E-Kidney | June 2012
Get Fit This Summer – Top 5 Tips
Exercise keeps the body strong and healthy and has also been shown to decrease blood pressure, reduce weight and improve control of diabetes. High blood pressure and diabetes are two of the leading causes of chronic kidney disease and both of these conditions can be better controlled through an active, healthy lifestyle. Other benefits of exercise include increased muscle strength, lowered blood fat levels (cholesterol and triglycerides), better sleep, and better control of body weight. Additionally, studies have shown that kidney patients who exercise have better outcomes for dialysis and transplantation.
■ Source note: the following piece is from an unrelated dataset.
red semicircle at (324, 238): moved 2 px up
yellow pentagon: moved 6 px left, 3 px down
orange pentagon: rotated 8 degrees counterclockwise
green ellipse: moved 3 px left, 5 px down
Because exercise is so important to protecting your kidneys, the National Kidney Foundation (NKF) offers five top tips to help you get fit this summer.
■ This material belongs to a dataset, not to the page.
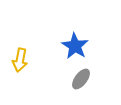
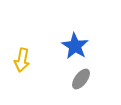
yellow arrow: moved 2 px right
*Before beginning any exercise plan, be sure to check with your doctor or other health care professional to make sure you follow a fitness plan that meets your health needs.
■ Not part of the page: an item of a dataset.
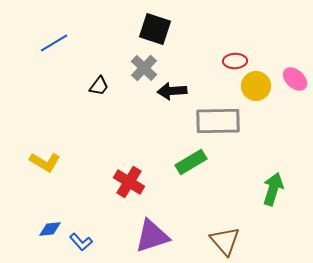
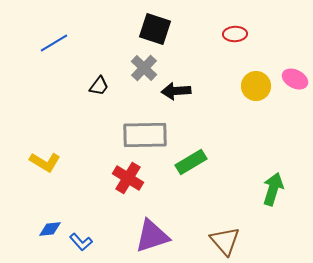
red ellipse: moved 27 px up
pink ellipse: rotated 15 degrees counterclockwise
black arrow: moved 4 px right
gray rectangle: moved 73 px left, 14 px down
red cross: moved 1 px left, 4 px up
- Mix it up. Change your exercise routine regularly to keep it interesting and fun so it won’t seem like a chore. Try to achieve a balance between stretching or flexibility exercises (such as yoga), cardiovascular exercises (working your heart) and muscle-strengthening exercises (like weight lifting). To get your heart pumping, choose activities in which you need to move large muscle groups continuously, such as walking, swimming, biking or aerobic dancing. When mixing up your routine, just be sure to get 30 minutes of physical activity at least 5 times a week.
- Get outside. You don’t need to go to the gym to get a workout. Depending on where you live, a backyard may do the trick. Take advantage of local parks, bike paths, pools or walking paths. While you take in the fresh air and ever-changing scenery, you’ll be challenging your body to adjust to different natural landscapes, such as hills. Call your park district, or check out the municipal or city government websites to determine where your nearest pool or park is located. If you have trouble with your back or joints, swimming or walking in water will help achieve good cardio performance while preventing wear and tear by keeping weight off the joints. Riding a bike is another good, low-impact way to get exercise without putting a lot of strain on your bones and joints.
- Socialize. Find a workout buddy and you’ll be able to catch up with a friend while exercising. This is also a good way to make sure that you’re not short of breath. A good aerobic workout pace should still allow you to talk with someone. Recruit a co-worker to walk together during your lunch hour and you’ll break up your workday and get a workout.
- Re-think your weekly errands. Have errands to run or appointments to attend? Walk or park further away from your destination in order to increase the number of steps it will take to get inside. Try to get in the habit of biking or walking, rather than driving, whenever possible. Take the staircase instead of riding the elevator or escalator.
- Pick up some weights. Weight training is beneficial because it helps your muscles to grow and adapt, building lean muscle in the process. Two or three times a week, try to perform at least 10 minutes of light weight training. Use 5 or 10 pound dumbbells or do chair exercises with sandbags strapped to your ankles.
Be sure to stay cool and hydrated in the summer heat. It’s very easy to get dehydrated during hot and dry summer days and nothing refreshes your body like water. Be sure to keep a water bottle handy as you go about your day and drink plenty of fluids to stay hydrated, especially if you’re exercising outdoors. Drinking plenty of water will also help protect against kidney stones and bladder infections.